For events seemingly severe according to physical indicators, the operators seek for independent validation from national or regional climatological monitoring systems. They also proceed to query the European Media Monitor (EMM, http://emm.newsbrief.eu ) in search for evidence of impacts reported from the ground, in relation to the event. This helps to attribute a numeric score and a subclass to the event (see table), particularly to promote an “orange event” to the worst red category, for which drought indicators cannot provide sufficient information. A single source is not considered enough evidence, unless coming from official sources like governments or associated partners/agencies. A few independent sources of information are required before accepting alleged impacts as valuable for the score attribution.

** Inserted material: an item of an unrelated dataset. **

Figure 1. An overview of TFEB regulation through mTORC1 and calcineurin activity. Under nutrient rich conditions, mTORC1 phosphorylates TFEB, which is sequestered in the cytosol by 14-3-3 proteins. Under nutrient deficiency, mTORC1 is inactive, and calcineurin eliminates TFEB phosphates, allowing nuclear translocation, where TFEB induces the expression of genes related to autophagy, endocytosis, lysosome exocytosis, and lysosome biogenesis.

The icon on the main GDACS+ map is placed at the geographical centroid of the event, taking into account the position of all related polygons.

In addition to RDrI-Agri, other sectorial drought risk indicators will be considered in the future, to address more broadly GDACS scope.

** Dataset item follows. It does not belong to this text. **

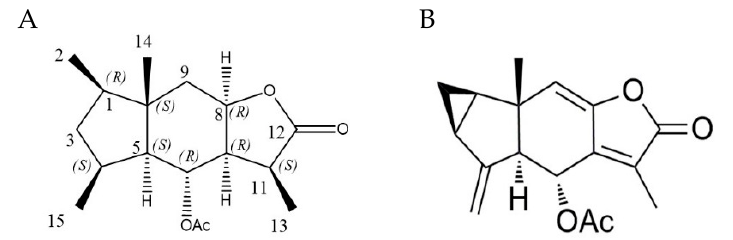
Figure 1. The structures of ( A ) Compound 1 (Perhydrochlojaponilactone B); ( B ) Chlojaponilactone B. 2.2. Neuroprotective Effect of Compound 1 against PC12 Cell Injury Induced by H 2 O 2 PC12 cells were cloned from rat adrenal pheochromocytoma and differentiated into sympathetic nerve cells using nerve growth factor (NGF) stimulation, which have been widely used in studies of neurological diseases [18]. PC12 cell treating with H 2 O 2 is a common model to study oxidative damage, which will cause cell membrane and nuclear damage, the loss of mitochondrial membrane potential (MMP), and the decreased activ- ities of antioxidant enzymes, containing glutathione peroxidase (GSH-Px), superoxide dismutase (SOD), and the cellular glutathione (GSH) content [19–21]. PC12 cells were exposed to different concentrations of compound 1 to determine its cytotoxicity, as assessed using an MTT-based colorimetric test. As shown in Figure 2A, cell viability approached 100% at the concentration of 40 µ M, 20 µ M, 10 µ M, 5 µ M, and 2.5 µ M, suggesting that 1 had no cytotoxicity to PC12 cell. To choose a proper concentration of H 2 O 2, cells were treated with varying concentrations for 24 h. With increasing H 2 O 2 concentration, the cell viability decreased in a linear manner (53.94% at 750 µ M) (Figure 2B). Therefore, we selected 750 µ M H 2 O 2 to induce oxidative damage in at least half of the viable cells. The H 2 O 2 -induced decrease in cell viability was ameliorated dramatically after treatment with 1 in a dose-dependent manner. Cell viability after treatment of 1 at 40 µ M was approaching to that treated with Vitamin C (VC, 10 µ M), which was dramatically enhanced compared to the group induced with H 2 O 2 ( p < 0.05). In particular, 1 displayed a strong anti-oxidative effect at a lower concentration (2.5 µ M) (Figure 2C). These results confirmed the non-cytotoxicity and antioxidant activity of 1 on PC12 cells.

For purely reference terms and by no means for completeness, below in Table 2 is reported a breakdown of the broad categories listed in Table 1 with examples, associating the impact severity of a drought event to the GDACS score value.

GDACS Value Subclass description (with possible indicative conditions, not all present, nor exhaustive) Recent examples
0.25 A locally confined dry spell of low or intermediate severity, without evidence of impacts. -
0.5 A widespread meteorological drought revealed by indicators, but no evidence of impacts, or minor impacts with high coping capacity. Italy 2017: Some isolated water supply issues, local damages to crops.
0.75 A widespread drought with minor impacts, or in presence of high coping capacity. It reaches national relevance and may reach international media too. United Kingdom 2010/12: A long lasting event resulting in low reservoir levels, hosepipe ban, loss of yield, ecosystems damage.
1.0 Intermediate transitional value: this value is attributed only to those events fading away towards the lower class. -
1.25 Relevant sectorial impacts in presence of high coping capacity, or mild to intermediate impacts otherwise. Northern-Central Europe 2018: Widespread economic damages in different sectors and countries, some local water supply issues and costs for mitigation.
California 2015: Severe economic damages and thousands of jobs lost in agriculture; relevant mitigation costs.
1.5 Impact to the wider economy; livestock famine and mass sale; protests; empty or not viable reservoirs. South Africa 2017/18: Relevant economic damage, very high cost for mitigation and serious discomfort for people.
Argentina/Uruguay 2018: Major economic damage for agriculture and some local water supply issues, plus a mild global impact on grain commodities.
1.75 Serious issues for water supply and remarkable population discomfort; reduced availability of grains and food price hikes; political instability. China 2010: despite strong state support, huge damages to agriculture, millions people exposed from mild to very severe water shortages, global impact on grain prices.
Sri Lanka 2017: Insufficient coping capacity, many vulnerable people exposed, rising food prices.
2.0 Local migrations/displacement; local food insecurity and food assistance required; riots. Pakistan 2018: local food insecurity, reported deaths due to malnutrition, vulnerable rural communities displaced.
2.5 Widespread food insecurity; migrations and refugees; food and water assistance needed. Afghanistan 2018: No coping capacity and migrations due to lack of water, with local famine.
3.0 Likely or actual widespread loss of lives, with famine and/or actual lack of water. East Africa 2011: Famine with thousands of deaths related to malnutrition.